Pumpkin Chia Seed Pudding
- 1 serving contains: 27 grams of carbohydrates and 6 grams of protein
No Bake Granola Bars (Gluten Free and Vegan)
- 1 serving contains: 31 grams of carbohydrates and 14 grams of protein
- 1 serving contains: 36 grams of carbohydrates and 7 grams of protein
Are smoothies more your style? Shakes are a great high-protein, low-calorie post-workout snack–not to mention they’re portable and convenient. There are multiple kinds of protein powders available to add to your smoothie, each with their own benefits. The following breakdown can help you determine which kind is right for you. A combination of different types of protein could also work, depending on your goals.
- Whey protein powder is the most common type used today. It is a milk protein that is relatively inexpensive, effective, and widely available. It comes in many flavors, allowing you to make a variety of smoothies. It also bakes well into recipes like pancakes and brownies.
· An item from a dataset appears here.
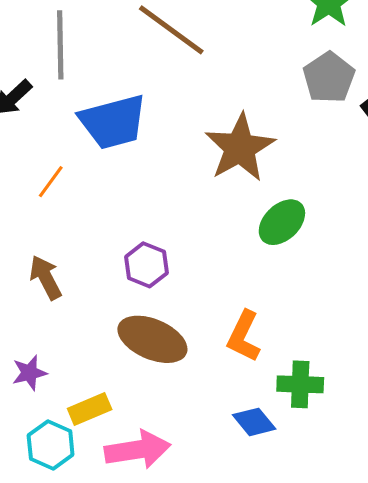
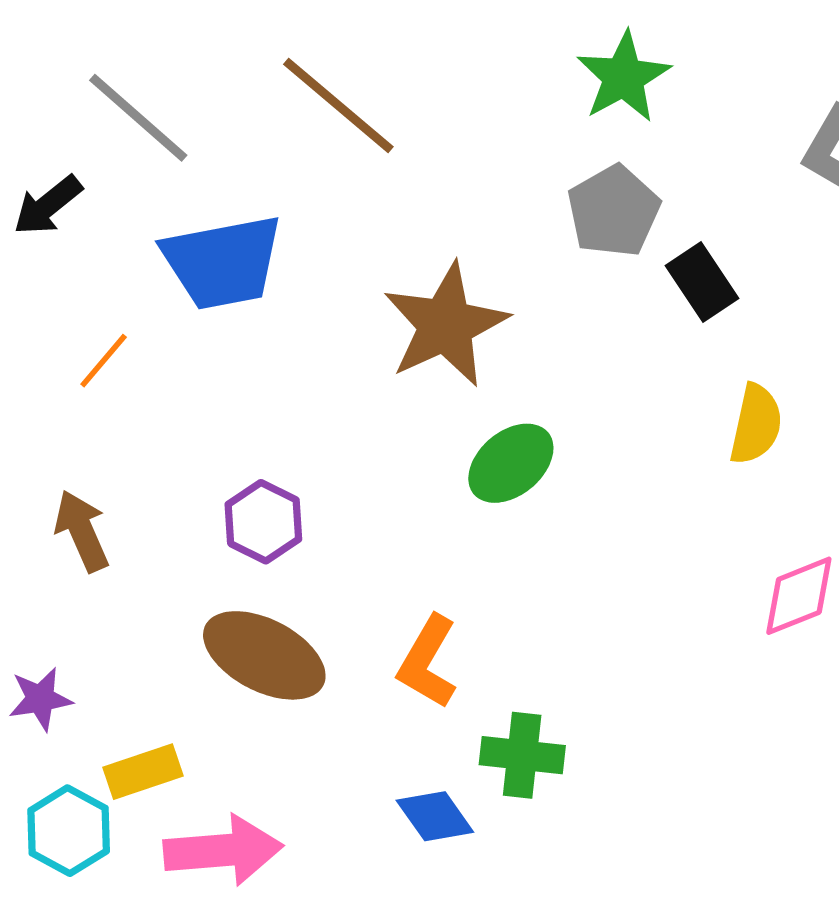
gray line: (60, 45) -> (138, 118), turned -52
- Hemp protein is plant based, and often found in organic forms. It’s a popular choice for those who want a plant based source for their protein, and those who are taking care with the planet.
- Casein protein breaks down more slowly than some other types of proteins, over the course of several hours. It’s an excellent choice for people who want to take protein right before they go to bed.
- Soy protein can be an excellent choice of protein for vegetarians, who may not have a lot of other choices.
The Bottom Line
Don’t be afraid to experiment with different recipes and products to see what works for you. Different fitness goals make for different nutritional needs, and everyone is unique. Based on these macronutrient guidelines, you can make educated choices and tweak them to your individual needs in order to enhance your performance.